Posted: March 30th, 2010 | Author: | Filed under: In Defense Of Food | Tags: , , , , , , , | 1 Comment »

The first section of Michael Pollan’s book, In Defense of Food, An Eater’s Manifesto, explores the process by which we shifted from talking about foods to talking about nutrients. It’s an interesting history covering the last couple of hundred years. We have repeatedly thought we’ve unlocked the secrets of animal nutrition only to discover again and again that we were sadly mistaken — usually at the cost of human lives.

We have reached a juncture where we can reduce food to its component chemical elements, but we cannot construct equivalent food from those elements. Apparently, the whole is more than the sum of the parts. One example Pollan uses is infant formula. Early attempts were disastrous, but even today our efforts cannot equal a mother’s breast milk. Now, that’s not to say that our efforts to produce a life-sustaining formula are not valuable. After all, in the past if a mother died or could not produce milk, and a wet nurse could not be quickly found, infants generally died. Nevertheless, the best formula we are able to produce remains distinctly inferior to breast milk, as study after study has demonstrated.

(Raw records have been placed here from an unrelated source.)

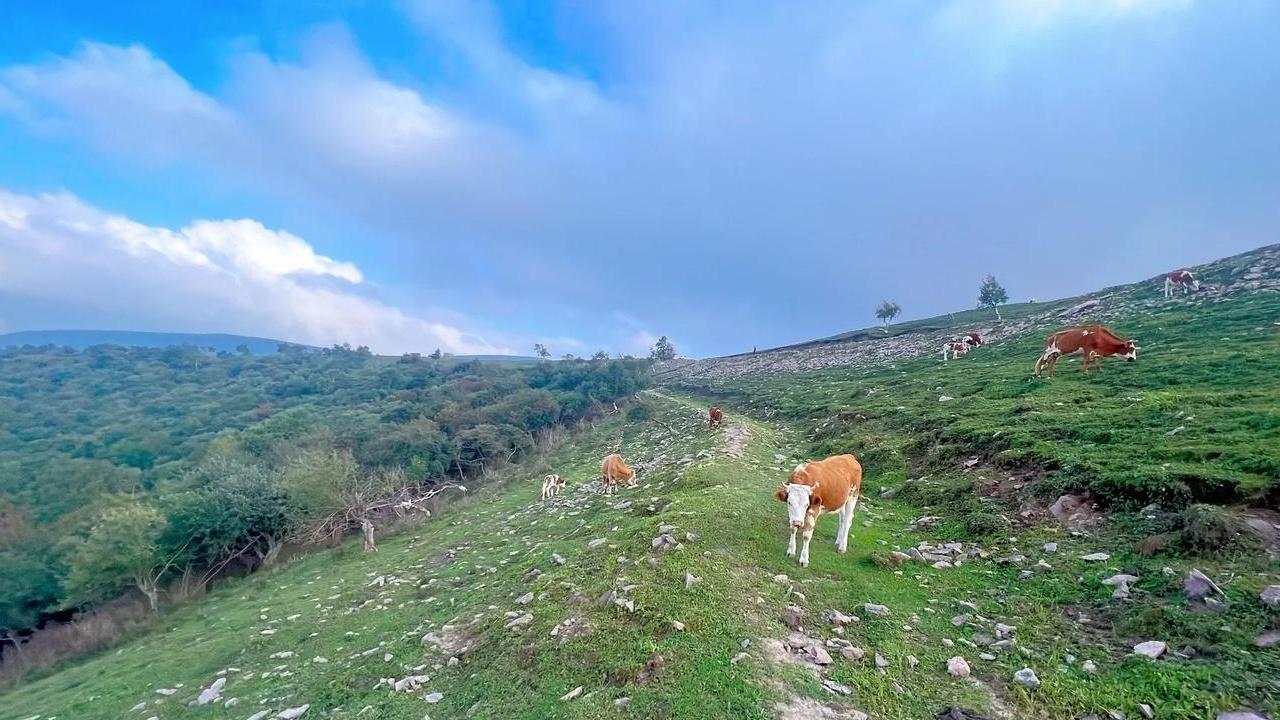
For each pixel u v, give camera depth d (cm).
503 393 8331
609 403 7806
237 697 1161
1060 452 1459
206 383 11581
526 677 853
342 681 1063
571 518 2158
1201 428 1394
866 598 999
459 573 1780
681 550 1166
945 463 1780
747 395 5909
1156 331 3003
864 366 5791
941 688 734
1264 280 3591
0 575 3206
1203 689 662
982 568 1102
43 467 5453
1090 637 820
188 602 2764
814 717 672
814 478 1173
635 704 718
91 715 1328
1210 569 879
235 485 3553
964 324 7688
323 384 10981
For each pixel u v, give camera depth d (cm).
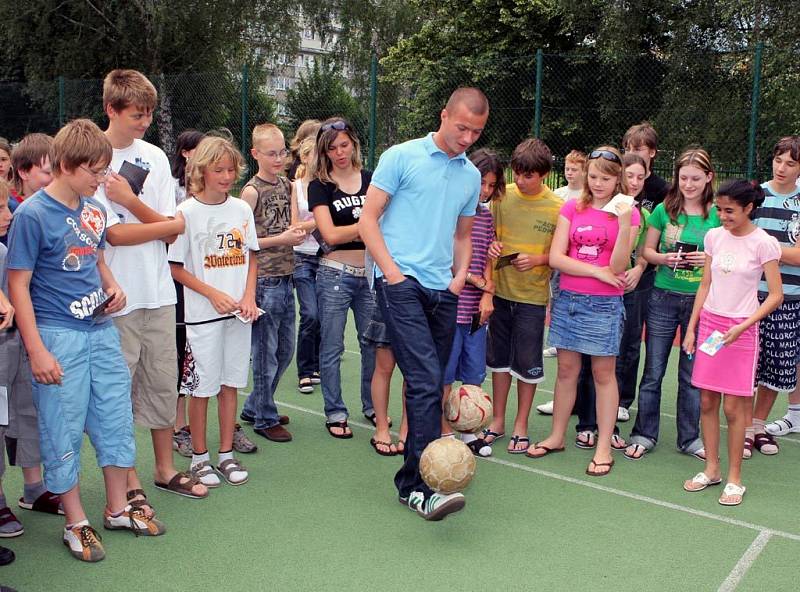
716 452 452
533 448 498
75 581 337
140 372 406
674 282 485
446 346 399
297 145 612
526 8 2214
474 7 2427
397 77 1989
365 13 2792
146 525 377
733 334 421
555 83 1334
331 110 1434
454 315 397
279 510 410
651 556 369
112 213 379
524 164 475
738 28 1603
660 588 341
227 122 1445
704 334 444
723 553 374
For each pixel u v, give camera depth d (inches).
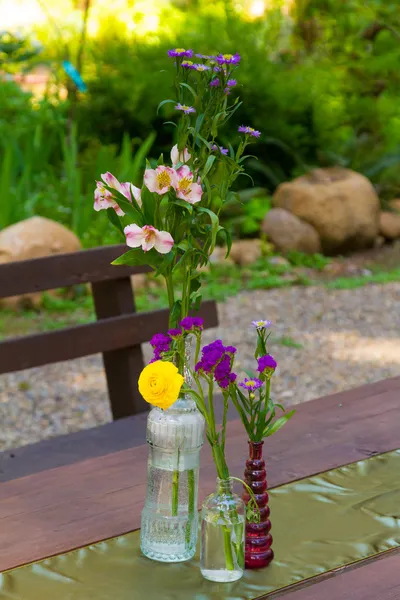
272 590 61.9
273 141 331.9
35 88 404.2
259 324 61.5
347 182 329.1
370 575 63.2
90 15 369.7
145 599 60.7
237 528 62.4
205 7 388.8
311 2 377.7
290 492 75.8
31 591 61.6
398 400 96.9
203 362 59.7
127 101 329.1
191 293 67.1
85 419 190.2
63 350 126.1
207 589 62.0
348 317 258.5
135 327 132.7
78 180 294.4
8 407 197.2
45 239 259.6
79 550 67.3
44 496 76.1
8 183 284.0
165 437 64.5
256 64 337.4
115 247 133.3
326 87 348.5
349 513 72.4
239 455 84.3
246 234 326.3
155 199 64.2
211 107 64.4
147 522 66.0
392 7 366.3
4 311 258.4
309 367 217.0
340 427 89.6
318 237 321.7
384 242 346.0
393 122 363.3
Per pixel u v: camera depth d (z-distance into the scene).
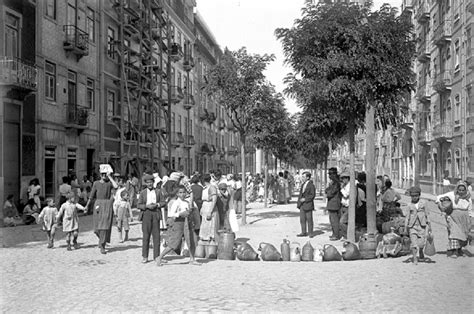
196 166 55.06
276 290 8.28
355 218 15.05
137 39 36.94
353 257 11.54
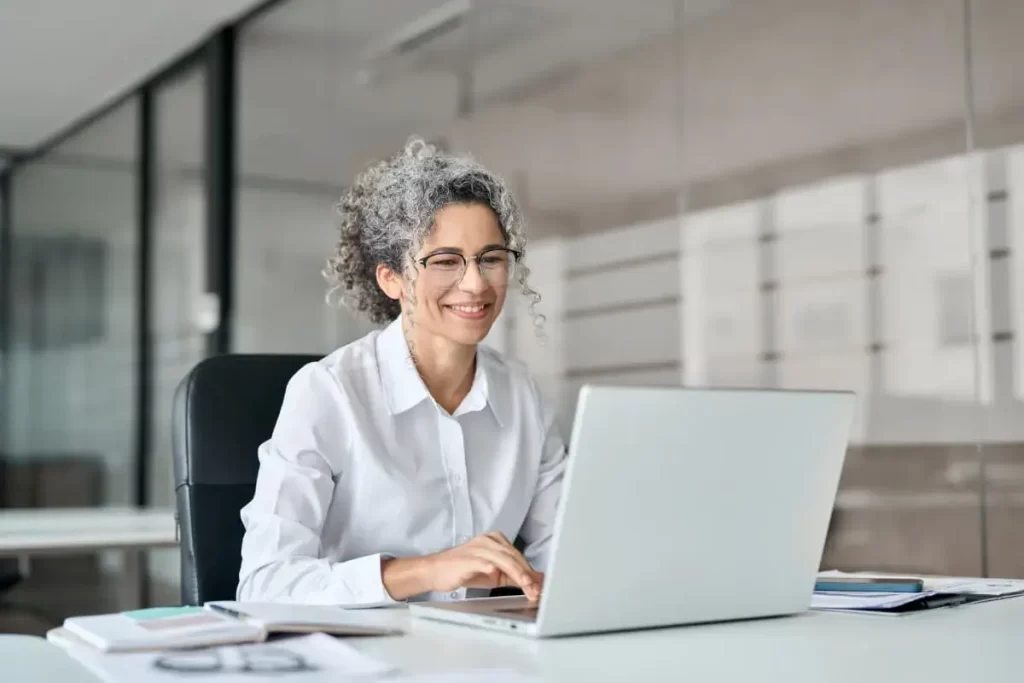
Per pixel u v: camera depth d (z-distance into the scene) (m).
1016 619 1.32
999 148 2.85
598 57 3.99
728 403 1.23
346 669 0.98
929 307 2.99
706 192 3.59
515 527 1.90
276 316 5.50
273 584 1.55
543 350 4.15
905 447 3.03
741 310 3.46
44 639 1.15
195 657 1.02
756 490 1.28
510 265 1.72
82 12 5.70
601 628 1.20
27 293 7.93
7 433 8.09
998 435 2.83
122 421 6.79
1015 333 2.80
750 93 3.46
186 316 6.22
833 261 3.21
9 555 2.71
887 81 3.09
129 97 6.89
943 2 2.97
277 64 5.61
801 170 3.31
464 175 1.68
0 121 7.41
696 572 1.25
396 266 1.77
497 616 1.24
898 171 3.06
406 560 1.47
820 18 3.27
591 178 3.99
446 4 4.66
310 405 1.75
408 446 1.79
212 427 1.89
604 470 1.15
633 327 3.82
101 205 7.11
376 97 4.98
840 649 1.12
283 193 5.51
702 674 0.99
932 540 2.97
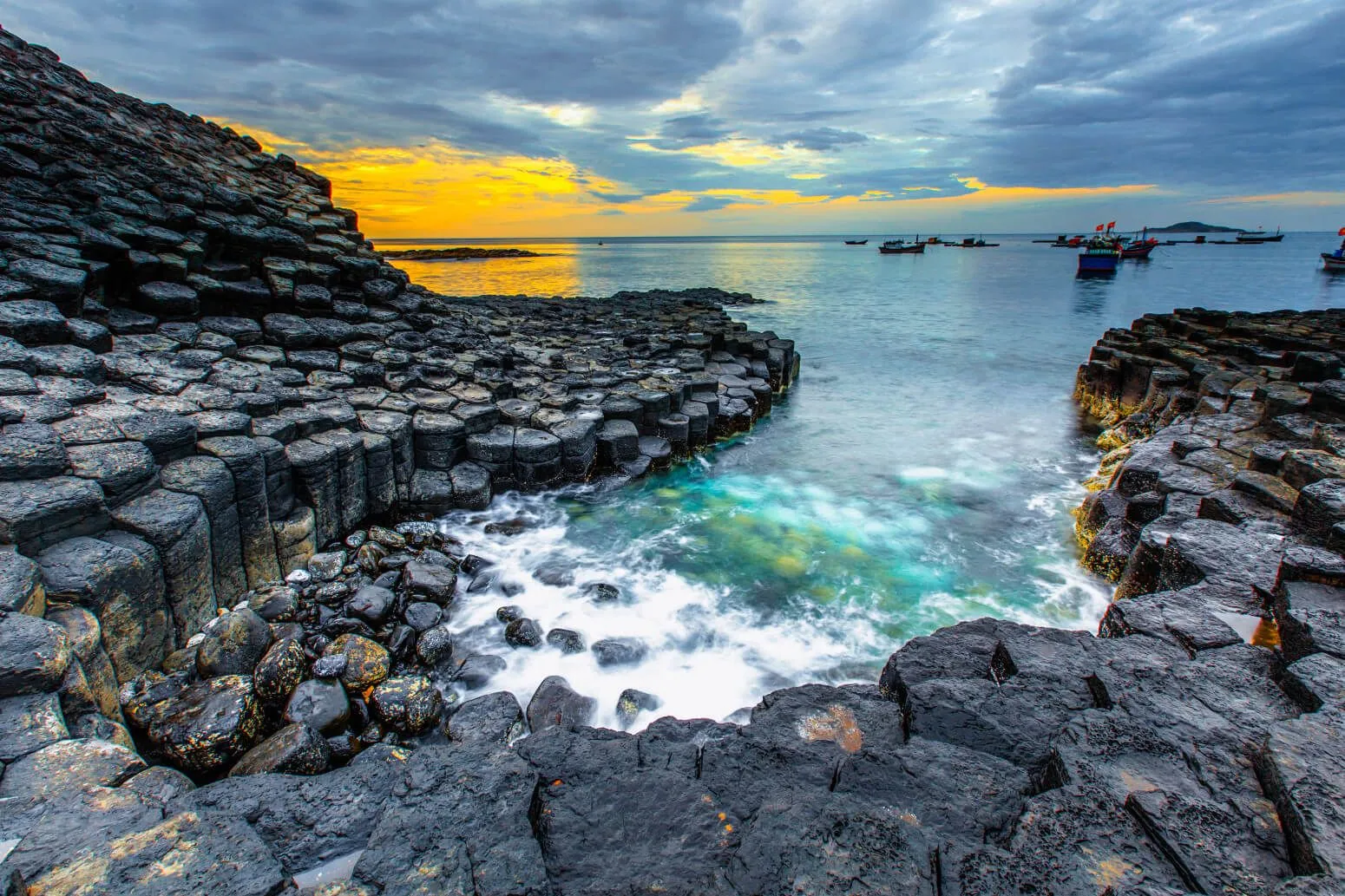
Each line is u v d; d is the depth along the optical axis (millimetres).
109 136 13375
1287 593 4922
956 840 3201
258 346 11539
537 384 13508
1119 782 3465
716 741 4254
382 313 14406
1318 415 9266
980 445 14906
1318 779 3180
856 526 10523
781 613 8047
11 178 11094
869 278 62250
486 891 2955
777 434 15672
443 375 12516
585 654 7078
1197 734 3822
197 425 7566
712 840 3330
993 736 4102
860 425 16484
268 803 3652
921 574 9008
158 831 3145
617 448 11867
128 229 11109
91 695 4477
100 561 5336
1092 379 17859
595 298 40406
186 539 6238
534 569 8891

The central idea of nutritionism is that it is the individual nutrients that matter and thus “food” is simply a delivery mechanism and something which is no more (and might be less) than the sum of its parts. Moreover, every “good” nutrient has as its foil a “bad” nutrient. We’ve seen that battle waged again and again with an ever-changing cast of “good” and “bad” nutrients. Indeed, as the drama between butter and margarine has illustrated, nutrients and their delivery foods tend to flip-flop from bad to good and back again over time.

The primary purpose of nutritionism seems to be to place the emphasis on nutrients rather than the actual foods themselves. When that is accomplished, then even the most heavily processed foods can claim to be as healthy as unprocessed whole foods. As Michael Pollan drily notes, “How convenient.” And when you look at the history, you find processed commercial products linked to most of the past and present claims of nutritionism.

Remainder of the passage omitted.